People who get bilked by investor fraud have certain common characteristics, according to recent studies. The American Association of Retired People (AARP) Fraud Watch Network completed a survey in 2016, looking at the demographics of fraud victims. Previous surveys have found that investment fraud victims are better educated, financially literate males, usually older than average with better than average incomes. Those are the people one would think would have better resistance to fraud.
What Kind of Fraud?
Identity theft and Ponzi schemes are among the most common types of fraud. Fake Internal Revenue Service calls, emails addressed from overseas or from royalty of various nationalities, or apparent appeals from family members are also common.
Stealing from seniors is a major industry in America.

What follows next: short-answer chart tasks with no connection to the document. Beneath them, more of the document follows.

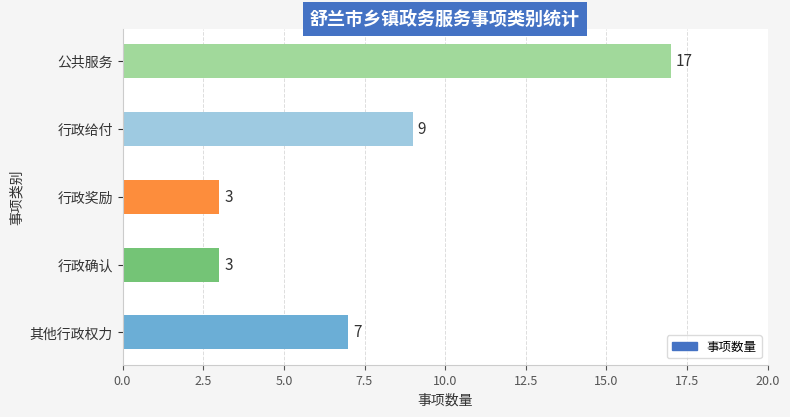

True or false: the data shows 10 at 其他行政权力.

False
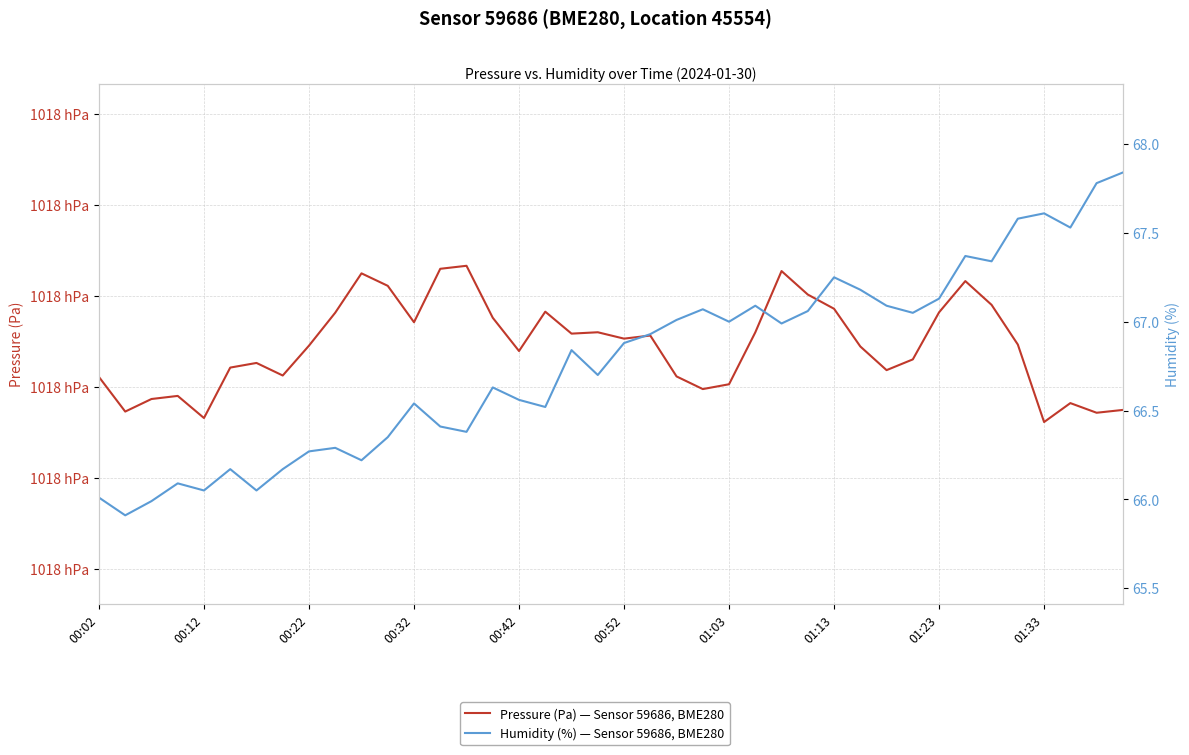

List the series in order of their peak value, lowest first.

Humidity (%) — Sensor 59686, BME280, Pressure (Pa) — Sensor 59686, BME280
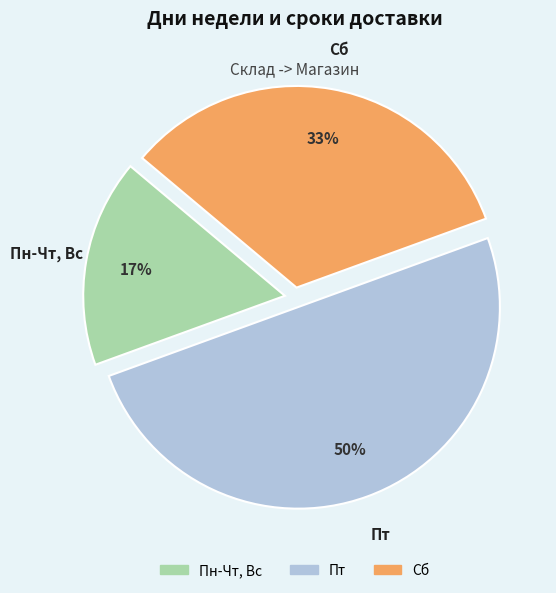

How many slices are in this pie chart?

3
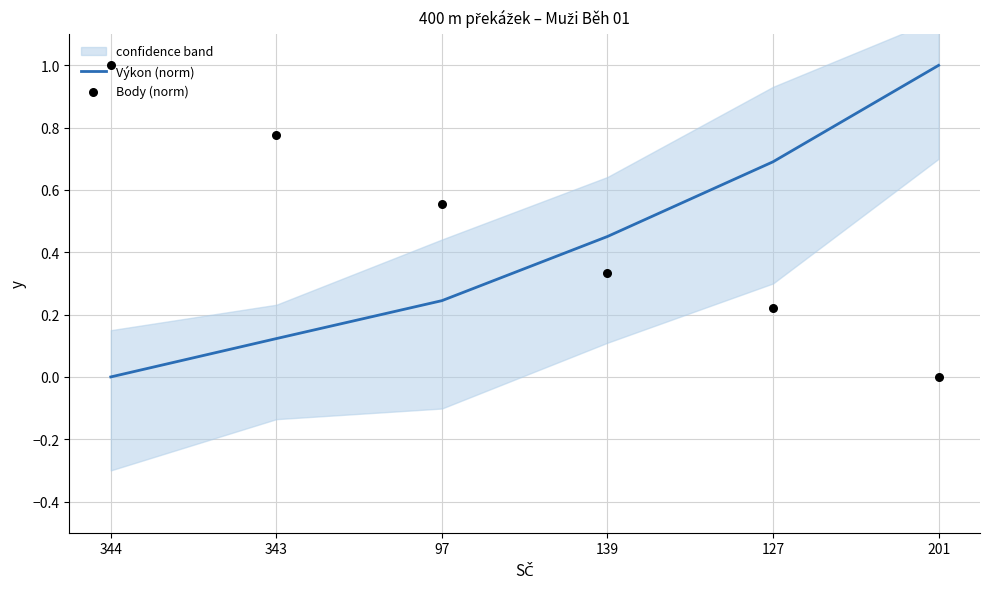

Which series contains the lowest Y value?

Výkon (norm)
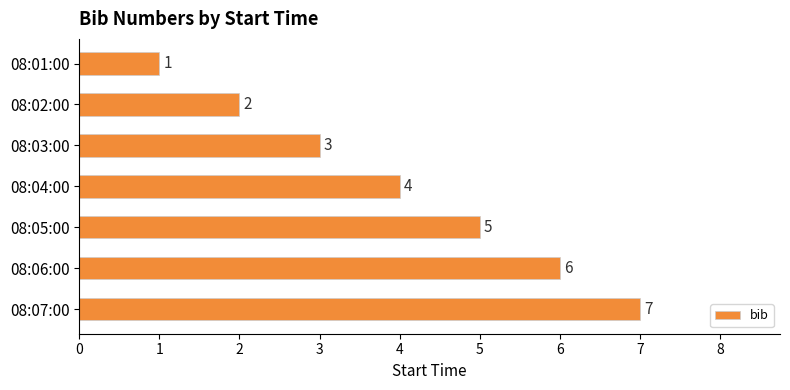

At which label is the value closest to 4?

08:04:00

Estimates are that $35.5 billion are bilked from seniors annually (estimates range but suggest the number is at least $3.6 billion). Approximately 37 percent of seniors are affected by financial abuse in any five year period (46 percent to “financial exploitation,” 35 percent to “criminal fraud,” and 19 percent to abuse by caregivers (family members, friends, lawyers, or financial managers).
Since traditional pensions have declined in recent years, many relatively inexperienced Americans are investing their money, and the technology-driven investment market has become faster and more complicated.
Vulnerability of those Who Make Themselves Available.
The Fraud Watch Network survey interviewed 200 known victims of fraud and 800 members of the general investing public. The study showed that it is not the naturally vulnerable people, like widows, the very old, or people with severe memory loss who are the victims. Risk of fraud depends on exposure. It is those who expose themselves to the marketplace who are at greatest risk. Seniors who are among the youngest, urban and college educated who lose the most money. The friendliest seniors, most approachable, giving strangers the benefit of the doubt, are the ones who lose the most, four times more than average seniors.
The most vulnerable seniors are the people who are most open to new opportunity. They are the same kind of people who lose money in any kind of opportunity-driven venture, like entrepreneurial opportunity. The most vulnerable people are those who are less inclined to rely on regulation or oversight. They tend to trade more actively than the general population. Those who are victimized most are the ones who value wealth accumulation as a measure of success.
Warning Investors Not to Be So Ambitious.
The AARP has undertaken a campaign to warn its members. For instance, they strongly recommend investing in bonds, which they view as the safest investments.
Like many campaigns intended to warn, these campaigns are likely to be resisted by the very people who need the warning the most. Most aggressive opportunity-seekers are more wary of warnings than they are of schemers. The people who read and attend to warnings are the cautious.
An article covering the relationship between risk and return can be applied to the attitudes of senior risk-takers as to other groups. Among seniors, as a particularly preyed-upon group, risks may be more substantial than they are for other groups. However, as the article points out:
“Those who do not bear risk very well have a relatively smaller chance of making high earnings than those with a higher tolerance for risk…”
It’s difficult to believe that those active investors (of any age) will become less inclined to take risks because of the likelihood of fraud. The risk of fraud is just another risk factor in a free market. Some seniors are just so familiar with the habit of risk-taking that they will not be able to modify their behavior because of the existence of the potential for fraud.